Task description: Using only the entries below, output the lines starting at the one containing "privacy policy" and ending at the one containing "Difference Of True", exactly and inclusive of both, omitting the pictures.
_ _ _ _ _ _ _
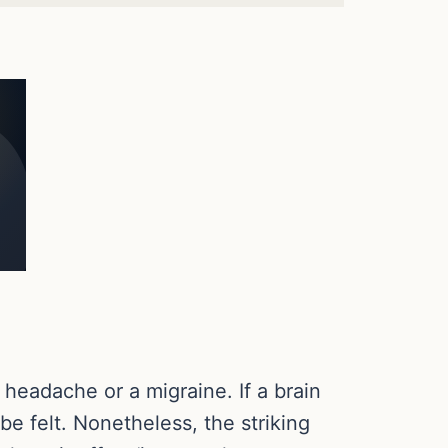
 headache or a migraine. If a brain
 felt. Nonetheless, the striking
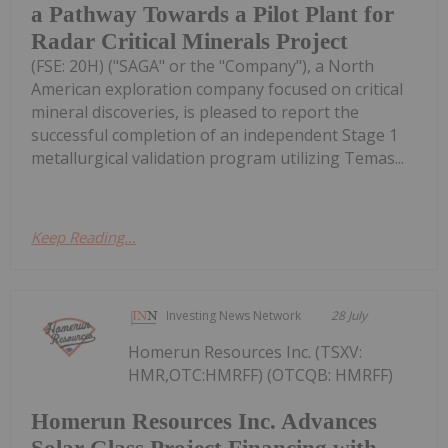
a Pathway Towards a Pilot Plant for
Radar Critical Minerals Project
(FSE: 20H) ("SAGA" or the "Company"), a North
American exploration company focused on critical
mineral discoveries, is pleased to report the
successful completion of an independent Stage 1
metallurgical validation program utilizing Temas...
Keep Reading...
Investing News Network
28 July
Homerun Resources Inc. (TSXV:
HMR,OTC:HMRFF) (OTCQB: HMRFF)
Homerun Resources Inc. Advances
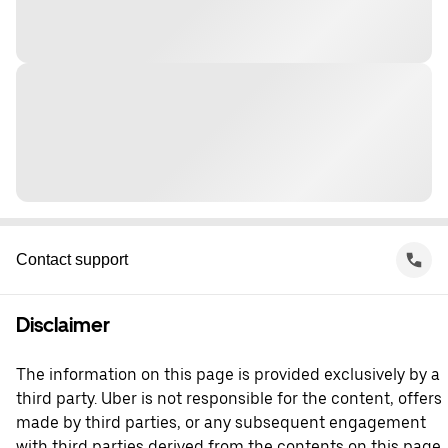
Contact support
Disclaimer
The information on this page is provided exclusively by a
third party. Uber is not responsible for the content, offers
made by third parties, or any subsequent engagement
with third parties derived from the contents on this page.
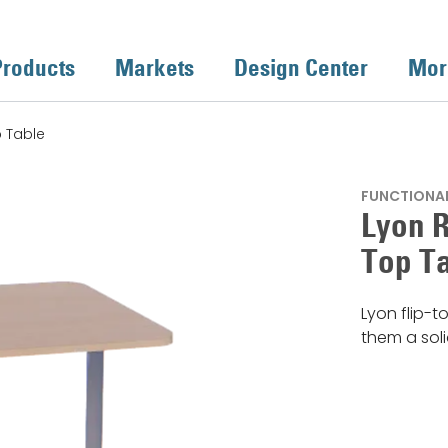
Products
Markets
Design Center
Mor
p Table
FUNCTIONAL
Lyon R
Top T
Lyon flip-t
them a sol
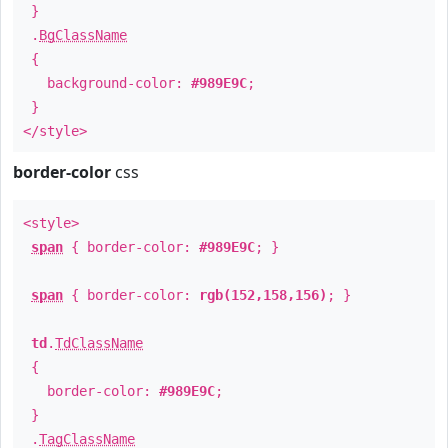
}
.
BgClassName
{
background-color:
#989E9C
;
}
</style>
border-color
css
<style>
span
{ border-color:
#989E9C
; }
span
{ border-color:
rgb(152,158,156)
; }
td
.
TdClassName
{
border-color:
#989E9C
;
}
.
TagClassName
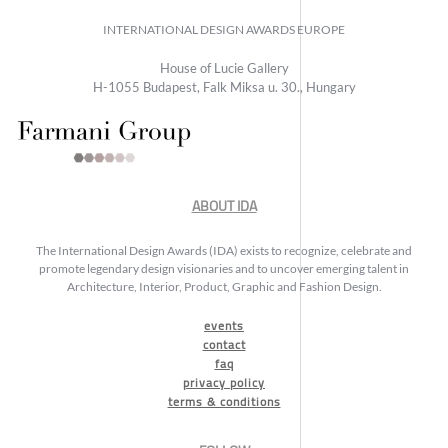
INTERNATIONAL DESIGN AWARDS EUROPE
House of Lucie Gallery
H-1055 Budapest, Falk Miksa u. 30., Hungary
ABOUT IDA
The International Design Awards (IDA) exists to recognize, celebrate and
promote legendary design visionaries and to uncover emerging talent in
Architecture, Interior, Product, Graphic and Fashion Design.
events
contact
faq
privacy policy
terms & conditions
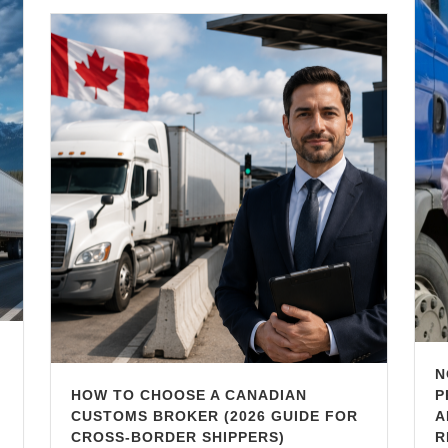
N
HOW TO CHOOSE A CANADIAN
P
CUSTOMS BROKER (2026 GUIDE FOR
A
CROSS-BORDER SHIPPERS)
R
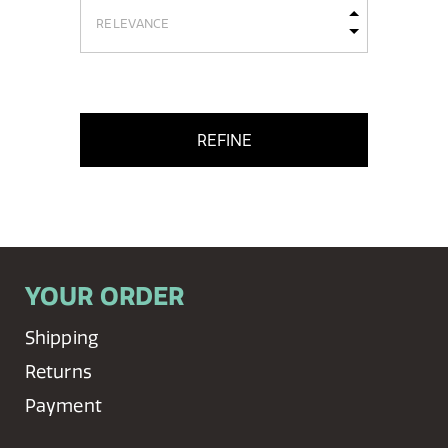
REFINE
YOUR ORDER
Shipping
Returns
Payment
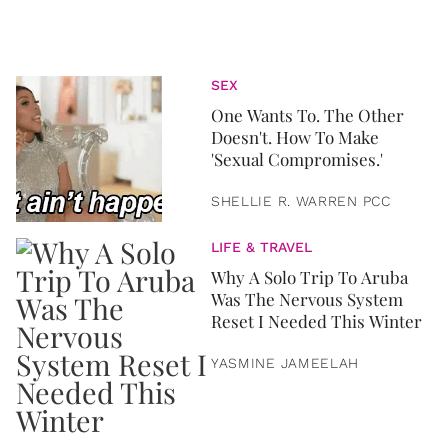
SEX
One Wants To. The Other
Doesn't. How To Make
'Sexual Compromises.'
SHELLIE R. WARREN PCC
LIFE & TRAVEL
Why A Solo Trip To Aruba
Was The Nervous System
Reset I Needed This Winter
YASMINE JAMEELAH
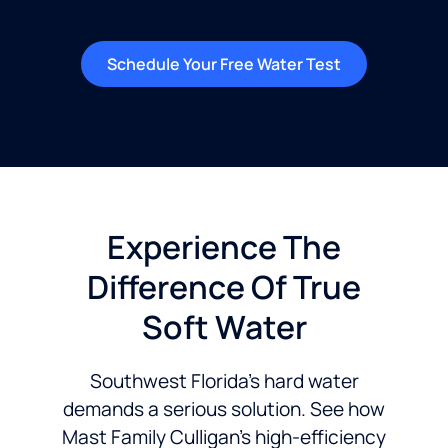
Schedule Your Free Water Test
Experience The
Difference Of True
Soft Water
Southwest Florida’s hard water
demands a serious solution. See how
Mast Family Culligan’s high-efficiency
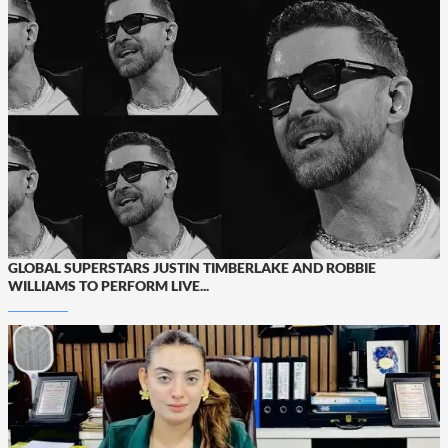
GLOBAL SUPERSTARS JUSTIN TIMBERLAKE AND ROBBIE
WILLIAMS TO PERFORM LIVE...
_ _ _ _ _ _ _
Your response:
privacy policy
terms & conditions
N
HOW TO CHOOSE A CANADIAN
P
CUSTOMS BROKER (2026 GUIDE FOR
A
CROSS-BORDER SHIPPERS)
R
REFINE
YOUR ORDER
Shipping
Returns
Payment
SEX
One Wants To. The Other
Doesn't. How To Make
'Sexual Compromises.'
SHELLIE R. WARREN PCC
LIFE & TRAVEL
Why A Solo Trip To Aruba
Was The Nervous System
Reset I Needed This Winter
YASMINE JAMEELAH
Schedule Your Free Water Test
Experience The
Difference Of True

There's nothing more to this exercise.